Анастасия засмеялась:
- Об этом принято писать: "Он прожил большую и яркую жизнь". Правда, никто никогда еще не пытался истолковать, что такое "яркая жизнь", но пишут все.
- Ну, так вот, - подвел итоги редактор, - придется и на этот раз в рубрике "Ученые - пятилетке" дать фотографию президента, а с Карналем - как условились...

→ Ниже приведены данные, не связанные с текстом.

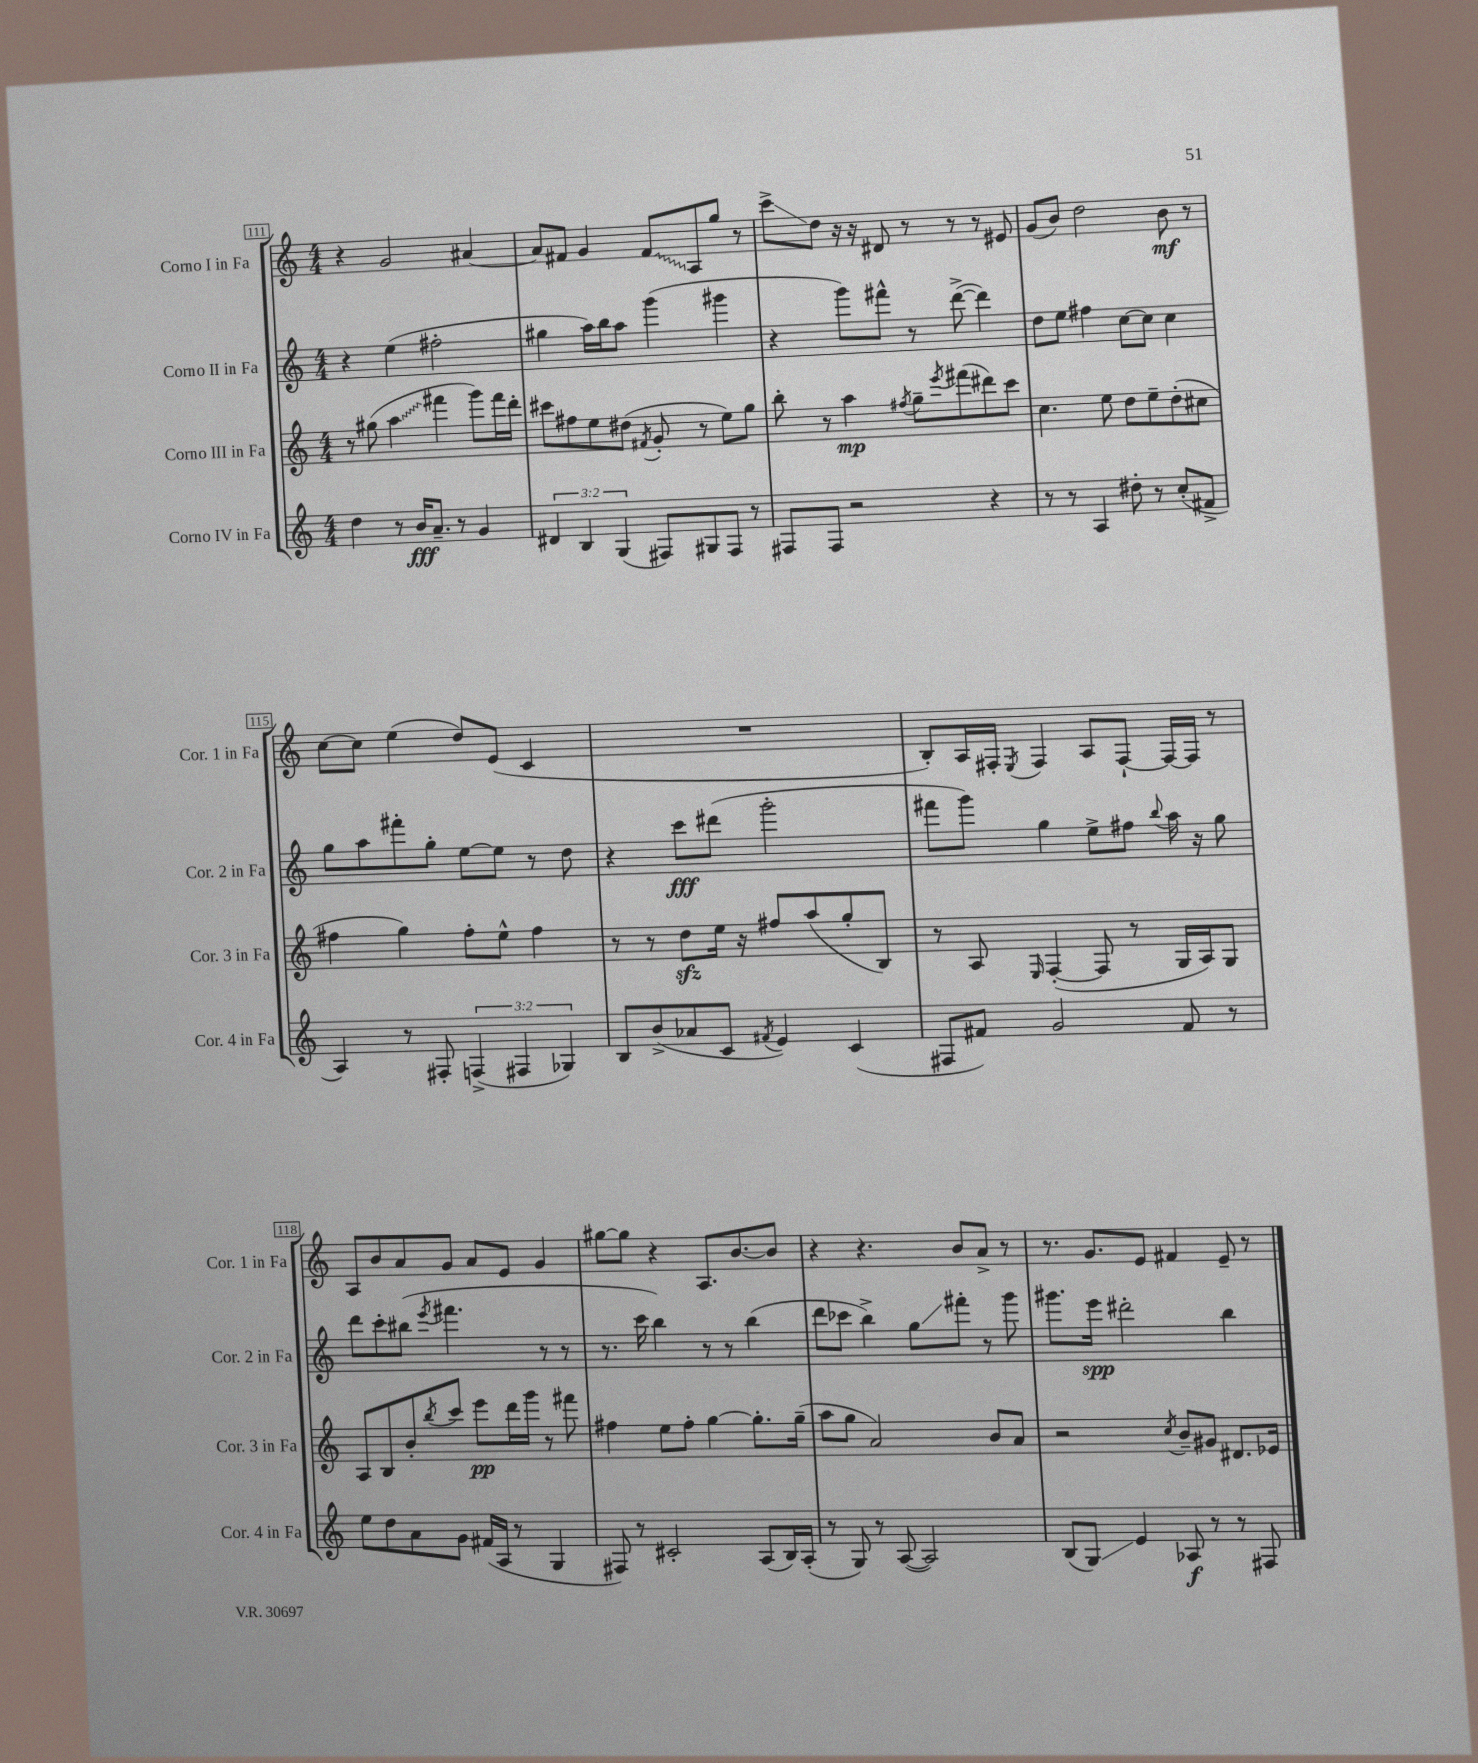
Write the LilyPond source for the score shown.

<<
\new StaffGroup <<
\new Staff = "s0" \with { instrumentName = "Corno I in Fa" shortInstrumentName = "Cor. 1 in Fa" } {
    \clef treble \key c \major \numericTimeSignature \time 4/4
    r4 g'2 ais'4~ |
    ais'8 fis'8 g'4 \once \override Glissando.style = #'zigzag fis'8\glissando a8 g''8 r8 |
    c'''8->\glissando d''8 r16 r16 dis'8 r8 r8 r8 eis'8 |
    g'8( b'8) d''2 b'8\mf r8 |
    c''8~ c''8 e''4( d''8) e'8( c'4 |
    R1 |
    b8-.) a16 fis16-. \acciaccatura { e8 } fis4 a8 fis8~-! fis16~ fis16 r8 |
    a8 b'8 a'8 g'8 a'8 e'8 g'4 |
    gis''8~ gis''8 r4 a8. b'8.~ b'8 |
    r4 r4. b'8 a'8-> r8 |
    r8. g'8. e'8 fis'4 e'8-- r8 \bar "|." |
}
\new Staff = "s1" \with { instrumentName = "Corno II in Fa" shortInstrumentName = "Cor. 2 in Fa" } {
    \clef treble \key c \major \numericTimeSignature \time 4/4
    r4 e''4( fis''2-. |
    gis''4 a''16) b''16 a''8 g'''4( gis'''4 |
    r4 g'''8) fis'''8-^ r8 d'''8~->( d'''4) |
    d''8 e''8 fis''4 c''8~ c''8 c''4 |
    g''8 a''8 fis'''8-. g''8-. e''8~ e''8 r8 d''8 |
    r4 c'''8\fff dis'''8( g'''2-. |
    fis'''8 g'''8) g''4 e''8-> fis''8 \appoggiatura { b''8 } a''16 r16 g''8 |
    d'''8 c'''8-. bis''8( \acciaccatura { e'''8 } fis'''4. r8 r8 |
    r8. c'''16 b''4) r8 r8 b''4( |
    d'''8 ces'''8 b''4->) g''8\glissando fis'''8-. r8 g'''8 |
    gis'''8. e'''16\spp dis'''2-. b''4 \bar "|." |
}
\new Staff = "s2" \with { instrumentName = "Corno III in Fa" shortInstrumentName = "Cor. 3 in Fa" } {
    \clef treble \key c \major \numericTimeSignature \time 4/4
    r8 gis''8( \once \override Glissando.style = #'zigzag a''4\glissando fis'''4 g'''8) fis'''16 d'''16-. |
    cis'''8 fis''8 e''8 dis''8( \acciaccatura { fis'8 } g'8-. r8 e''8) g''8 |
    b''8-. r8 a''4\mp \acciaccatura { fis''8 } g''8-- \acciaccatura { e'''8 } fis'''8( dis'''8) c'''8 |
    c''4. e''8 d''8 e''8-- d''8-.( cis''8 |
    fis''4 g''4) fis''8-. e''8-^ fis''4 |
    r8 r8 d''8\sfz e''16 r16 fis''8 a''8( g''8-. b8) |
    r8 a8 \grace { e16 } f4~-.( f8 r8 g16 a16) g8 |
    a8 b8 b'8-. \acciaccatura { b''8 } c'''8 e'''8\pp d'''16 g'''16 r8 fis'''8 |
    fis''4 e''8 fis''8-. g''4~ g''8.-. g''16--( |
    a''8 g''8 a'2) b'8 a'8 |
    r2 \acciaccatura { c''8 } b'8-- gis'8 dis'8. ees'16 \bar "|." |
}
\new Staff = "s3" \with { instrumentName = "Corno IV in Fa" shortInstrumentName = "Cor. 4 in Fa" } {
    \clef treble \key c \major \numericTimeSignature \time 4/4 \override Staff.TupletNumber.text = #tuplet-number::calc-fraction-text
    d''4 r8 b'16\fff a'8.-- r8 g'4 |
    \tuplet 3/2 { dis'4 b4 g4( } fis8) gis8 fis8 r8 |
    fis8 fis8 r2 r4 |
    r8 r8 a4 dis''8-. r8 c''8-.( fis'8-> |
    a4) r8 fis8-. \tuplet 3/2 { f4->( fis4 ges4) } |
    b8 b'8->( aes'8 c'8 \acciaccatura { fis'8 } e'4) c'4( |
    fis8 fis'8) g'2 fis'8 r8 |
    e''8 d''8 a'8 g'8 fis'16( a16 r8 g4 |
    fis8) r8 cis'2-. a8( b16) a16-.( |
    r8 g8) r8 a8~( a2) |
    b8( g8\glissando) e'4 aes8\f r8 r8 fis8 \bar "|." |
}
>>
>>
\layout { \context { \Score currentBarNumber = #111 \override BarNumber.stencil = #(make-stencil-boxer 0.1 0.3 ly:text-interface::print) } }
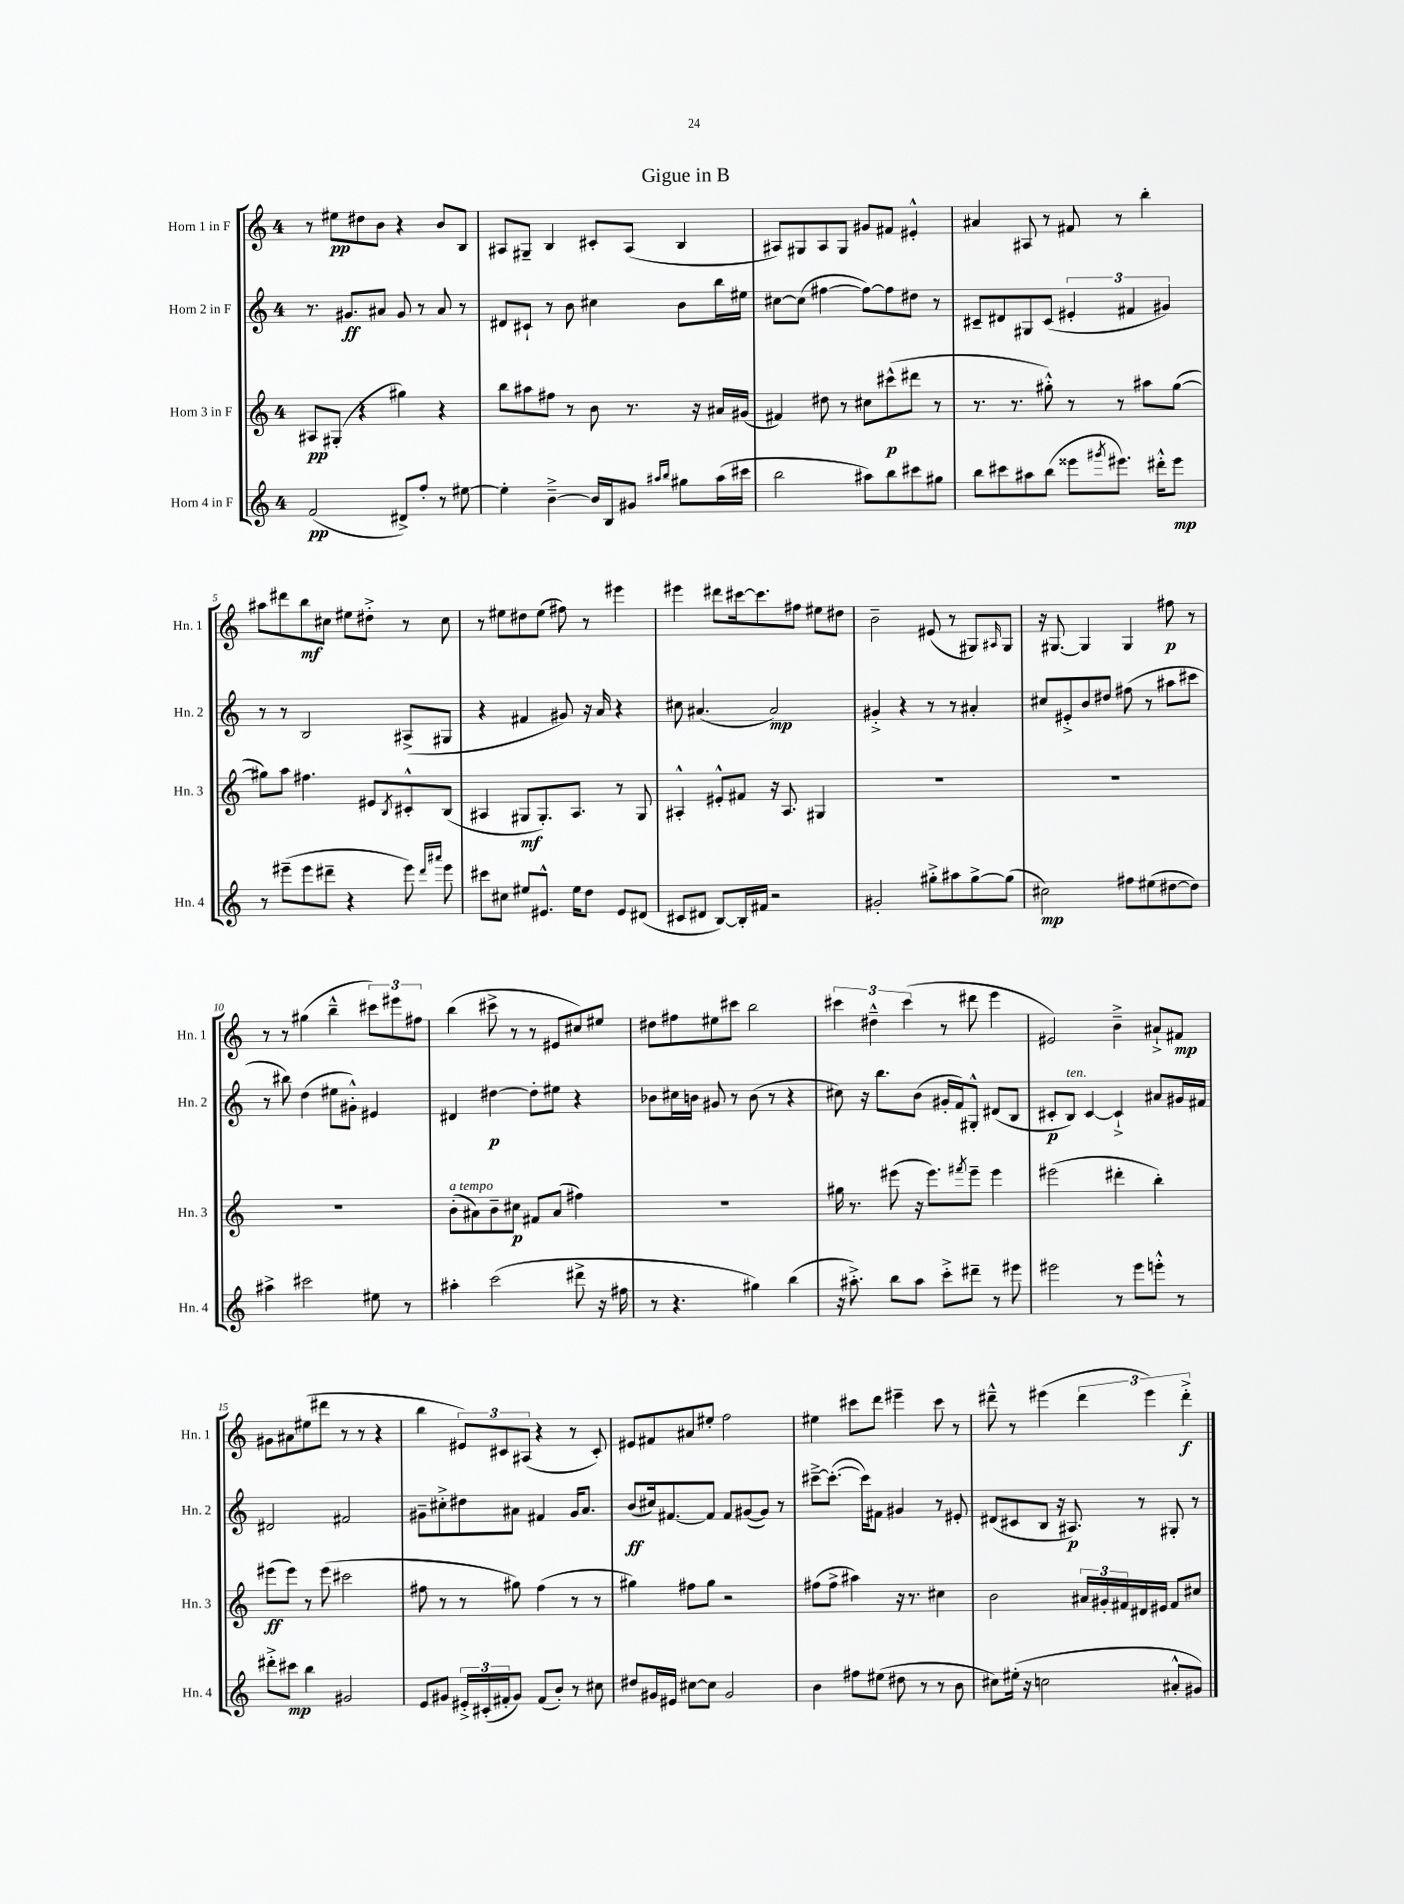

**kern	**kern	**kern	**kern
*staff4	*staff3	*staff2	*staff1
*clefG2	*clefG2	*clefG2	*clefG2
*k[]	*k[]	*k[]	*k[]
*M4/4	*M4/4	*M4/4	*M4/4
(2f/	8A#/L	8.r	8r
.	(8G#'/J	.	8ee#\L
.	.	8.g#/L	.
.	4r	.	8dd#\
.	.	8a#/J	8b\J
8d#^/L)	4gg#\)	8g#/	4r
8ff'/J	.	8r	.
8r	4r	8a#/	8b/L
[8ee#\	.	8r	8B/J
=	=	=	=
4ee#'\]	8bb\L	8d#/L	8A#/L
.	8aa#\	8c#`/J	8G#~/J
[4b~^\	8ff#\J	8r	4B/
.	8r	8b\	.
16b/]LL	8b\	4cc#\	8c#'/L
16B/J	.	.	.
8g#/J	8.r	.	(8A#/J
16qqaa#/LL	.	.	.
16qqbb/JJ	.	.	.
8gg#\L	.	8b\L	4B/
.	16r	.	.
(16aa#\L	16a#/LL	16bb\L	.
16ccc#\JJ	(16g#/JJ	16ee#\JJ	.
=	=	=	=
2bb\	4f#/)	[8cc#\L	8A#/L)
.	.	(8cc#\]J	8G#/
.	8dd#\	[4ff#\	8A#/
.	8r	.	8G#/J
8aa#\L)	8cc#\L	8ff#\_L)	8g#/L
8bb\	(8ccc#^^\	8ff#\]	8f#/J
8ccc#\	8ddd#\J	8dd#\J	4e#'^^/
8gg#\J	8r	8r	.
=	=	=	=
8bb\L	8.r	8c#~/L	4a#/
8ccc#\	.	8d#/	.
.	8.r	.	.
8aa#\	.	8G#/	8A#/
(8bb\J	8gg#'^^\)	(8c#/J	8r
8eee##\L	8r	6e#'/	8f#/
8qggg#/	.	.	.
8.eee#\J)	8r	.	8r
.	.	6f#/	.
.	8aa#\L	.	4bb'\
16ddd#'^^\LK	.	.	.
.	.	6g#/)	.
8eee#\J	([8gg#\J	.	.
=	=	=	=
8r	8gg#\]L)	8r	8aa#\L
(8eee#~\L	8aa\J	8r	8ddd#\
8eee#\	4.ff#\	2B/	8bb\
8ddd#~\J	.	.	8cc#\J
4r	.	.	8ee#\L
.	8e#/L	.	8dd#'^\J
.	8qB/	.	.
8eee#\)	8c#'^^/	(8A#^/L	8r
16qqddd#/LL	.	.	.
16qqaaa#/JJ	.	.	.
8eee#\	(8B/J	8G#/J	8cc#\
=	=	=	=
8ccc#\L	4A#/	4r	8r
8cc#\J	.	.	8ee#\L
8ee#/L	8G#/L	4f#/	8dd#\
8.e#^^/J	8.G#'/)	.	(8ee#\J
.	.	8g#/)	8ff#\)
16ee#\LK	8.A#/J	.	.
8dd\J	.	16r	8r
.	.	16a/	.
8e#/L	8r	4r	4eee#\
(8d#/J	8G#/	.	.
=	=	=	=
8c#/L	4A#'^^/	8cc#\	4eee#\
8d#/J	.	(4.a#/	.
[8B/L)	8e#'^^/L	.	8ddd#\L
16B'/]L	8f#/J	.	[16ccc#\k
16f#/JJ	.	.	8.ccc#\]
2r	16r	2a#/)	.
.	8.A#/	.	.
.	.	.	8ff#\J
.	4G#/	.	8ee#\L
.	.	.	8dd#\J
=	=	=	=
2g#'/	1r	4g#'^/	2b~\
.	.	4r	.
8gg#'^\L	.	8r	(8e#/
8aa#\	.	8r	8r
[8gg#^\	.	4a#'/	8G#/L)
.	.	.	16qqA#/
(8gg#\]J	.	.	8G#/J
=	=	=	=
2cc#\)	1r	8cc#/L	16r
.	.	.	[8.G#/
.	.	8e#'^/	.
.	.	8b/	4G#/]
.	.	8dd#/J	.
8ff#\L	.	(8ff#\	4G#/
(8ee#\	.	8r	.
[8dd#\	.	8aa#\L	8ff#\
8dd#\]J)	.	8ccc#\J	8r
=	=	=	=
4aa#^\	1r	8r	8r
.	.	8bb#\)	8r
2ccc#\	.	(4dd\	(4gg#\
.	.	8ee#\L	4bb~^^\
.	.	8g#'^^\J)	.
8ee#\	.	4e#/	12ccc#\L)
.	.	.	12eee#\
8r	.	.	.
.	.	.	12ff#\J
=	=	=	=
4aa#'\	(8b'\L	4d#/	(4bb\
.	8a#\)	.	.
(2ccc\	8b~\	[4dd#\	8ccc#^\
.	8cc#\J	.	8r
.	8f#/L	8dd#'\]L	8r
.	(8a#/J	8ee#\J	8e#/L
8ddd#^\	4ff#\)	4r	8cc#/)
16r	.	.	8ee#/J
16ff#\	.	.	.
=	=	=	=
8r	1r	8b-\L	8dd#\L
4.r	.	16cc#\L	8ff#\
.	.	16b\JJ	.
.	.	8g#/	8ee#\
.	.	8r	8ccc#\J
4gg#\)	.	(8b\	2bb\
.	.	8r	.
(4bb\	.	4r	.
=	=	=	=
16r	16gg#\	8cc#\)	6ccc#\
8.aa#'^\)	8.r	.	.
.	.	16r	.
.	.	.	6dd#~^^\
.	.	8.bb\L	.
8bb\L	(8eee#\	.	.
.	.	.	(6ccc#\
8aa#\J	16r	(8b\J	.
.	8.eee#\L)	.	.
8ccc'^\L	.	16g#'/LL	8r
.	.	16f/J)	.
.	8qfff#/	.	.
8ddd#~\J	8eee#~\J	8G#'^^/J	8ddd#\
8r	4eee#\	(8d#/L	4eee\
8eee#\	.	8B/J	.
=	=	=	=
2eee#\	(2eee#\	8c#'/L	2e#/)
.	.	8B/J)	.
.	.	[4c#/	.
8r	4ddd#'\	4c#`^/]	4b~^\
8eee#\L	.	.	.
8eee'^^\J	4bb'\)	8a#/L	8a#`^/L
8r	.	16g#/L	8f#/J
.	.	16f#/JJ	.
=	=	=	=
8ddd#'^\L	(8eee#\L	2d#/	8g#\L
8ccc#\J	8eee#\J)	.	8a#\
4bb\	8r	.	(8ee#\
.	(8eee#\	.	8ddd#\J
2g#/	2ccc#\	2f#/	8r
.	.	.	8r
.	.	.	4r
=	=	=	=
8e/L	8ff#\	8g#~\L	4bb\
8g#/J	8r	8cc#'^\	.
24e#'^/LL	8r	8dd#\	12e#/L)
(24c#'/	.	.	.
24f#'/J	.	.	12c#/
8g#/J)	8gg#\)	8a#\J	.
.	.	.	(12A#/J
(8f#/L	(4ff#\	4f#/	4r
8b'/J)	.	.	.
8r	8r	16g#/LK	8r
.	.	8.a#/J	.
8cc#\	8r	.	8c#'/)
=	=	=	=
8dd#/L	4gg#\)	(8b/L	8e#/L
16g#/L	.	16cc#/k)	8f#/
16e#/JJ	.	[8.f#/	.
[8cc#\L	8ff#\L	.	8a#/
8cc#\]J	8gg#\J	8f#/]J	8ee#'/J
2g#/	2r	8f#/L	2ff\
.	.	([8g#/	.
.	.	8g#/]J)	.
.	.	8r	.
=	=	=	=
4b\	(8ff#\L	[8ccc#~^\L	4ee#\
.	8ff#^\J	(8.ccc#'\_J	.
8ff#\L	4aa#\)	.	8ccc#\L
.	.	16ccc#\]LK)	.
(8ee#\J	.	8f#\J	8ddd\J
8dd#\	16r	4g#/	4eee#~\
.	8.r	.	.
8r	.	.	.
8r	4cc#\	8r	8ccc#\
8b\	.	8e#'/	8r
=	=	=	=
8cc#\L)	2b\	(8d#/L	8ddd#~^^\
(16ee#'\Jk	.	8c#/	8r
16r	.	.	.
2cc\	.	8B/J	(4eee#\
.	.	16r	.
.	.	8.A#/)	.
.	24a#/LL	.	6ddd#\
.	24g#'/	.	.
.	24f#/	.	.
.	16d#/	8r	.
.	.	.	6eee#\)
.	16e#/JJ	.	.
8a#'^^/L	8f#/L	8G#'/	.
.	.	.	6ddd#'^\
8g#/J)	8cc#/J	8r	.
==	==	==	==
*-	*-	*-	*-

- Это не горит? - уже от двери спросила Анастасия.
- Время есть, но...
Их редактор обладал истинным журналистским чутьем: на завтра все газеты вышли с портретом Карналя. Известный ученый, руководитель научно-производственного объединения, которое дает для народного хозяйства передовую электронную технику. Странное дело: только узнаешь о существовании какого-то человека, как сразу же оказывается, что его давно уже знает чуть ли не весь мир, да и ты сама связана с тем человеком множеством нитей, до времени невидимых, но от этого не менее реальных. Как могла не обращать на все это внимания, как могла жить, не зная Карналя? Электроника. Кибернетика. Научно-техническая революция. Творцы. Передний край. На этих людей смотрят, как на небожителей. Их имена у всех на устах. И у нее? Да, будем откровенны. Но ведь о Карнале не слышала. Как же так? Было пятидесятилетие. Указ в газетах. Орден. Интервью по радио. Телевизионная передача. Выступления Карналя на международных симпозиумах. Париж, Нью-Йорк, Амстердам. Этот человек занимает в жизни такое место, что не заметить его просто невозможно. А вот она сумела это сделать. В придачу ко всему, оказывается, буквально под нею в их девятиэтажном стандартном доме находится двухкомнатная квартира академикова шофера. Этот шофер, которого все в доме зовут Марчелло Мастроянни за его сходство с итальянским киноактером, уже давно страдает от влюбленности в Анастасию, но что он шофер Карналя, она узнает лишь теперь. Может, и говорил он ей это прежде, но фамилия Карналь не застревала в памяти, собственно, не могла там зацепиться, попадала в пустоту, так же как тщетная влюбленность женатого шофера...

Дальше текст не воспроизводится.